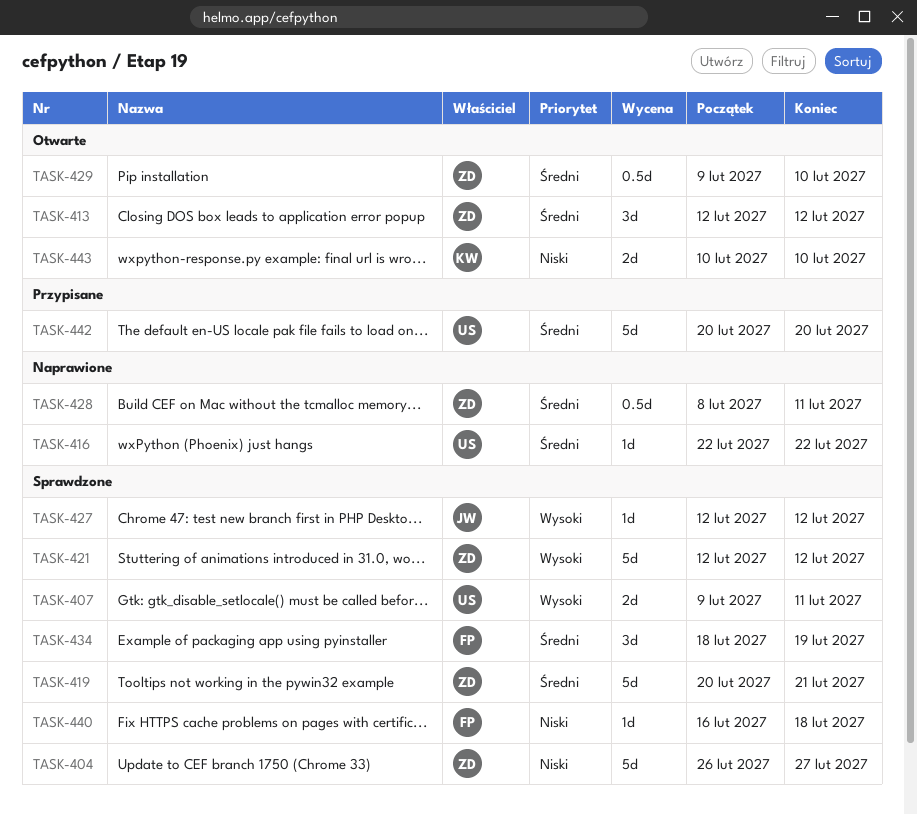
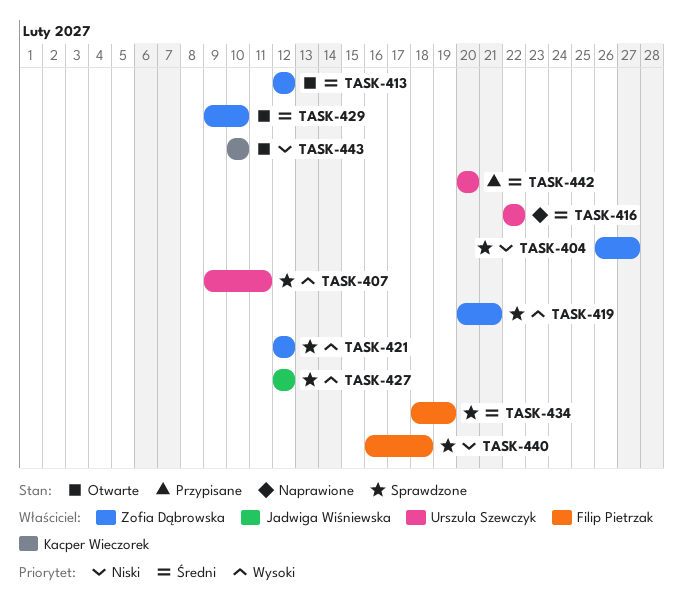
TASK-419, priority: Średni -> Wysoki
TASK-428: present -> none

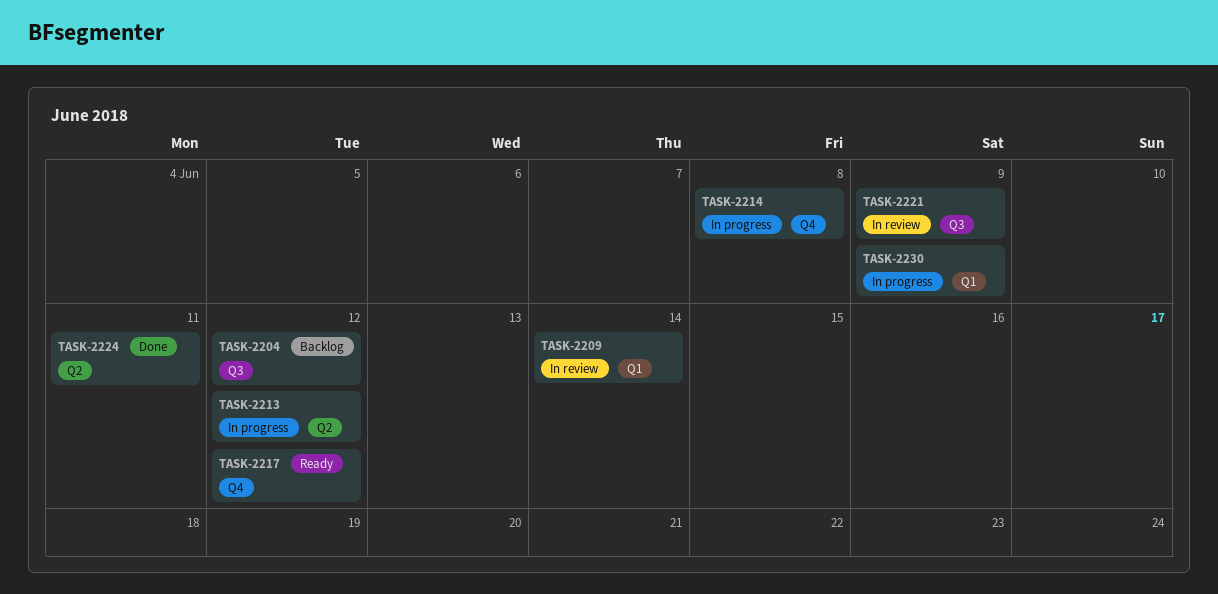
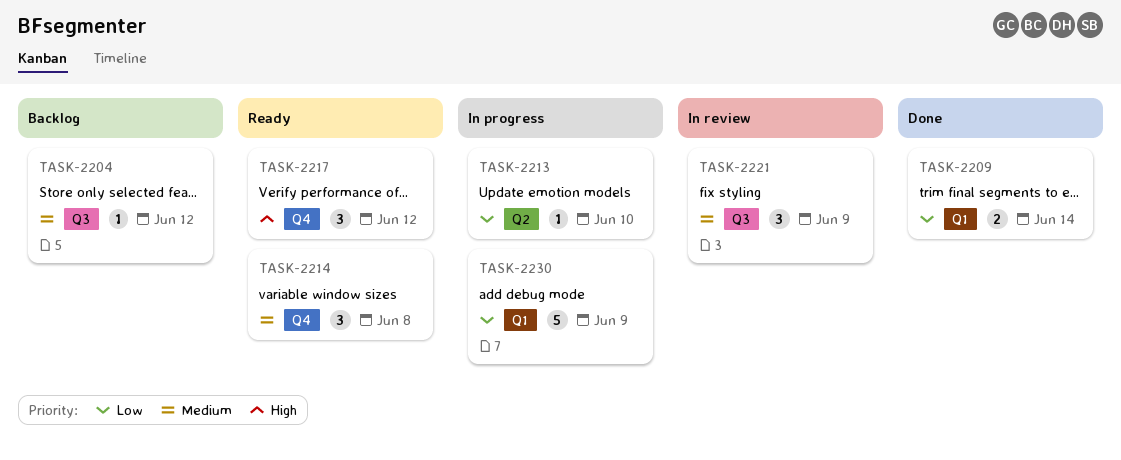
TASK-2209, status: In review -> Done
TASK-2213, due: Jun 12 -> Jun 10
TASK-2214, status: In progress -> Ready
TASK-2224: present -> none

## [EXERCISE AIM]
Restate the full listing verbatim and drop every picture.

## [RESULT]
TASK-419, priority: Średni -> Wysoki
TASK-428: present -> none

TASK-2209, status: In review -> Done
TASK-2213, due: Jun 12 -> Jun 10
TASK-2214, status: In progress -> Ready
TASK-2224: present -> none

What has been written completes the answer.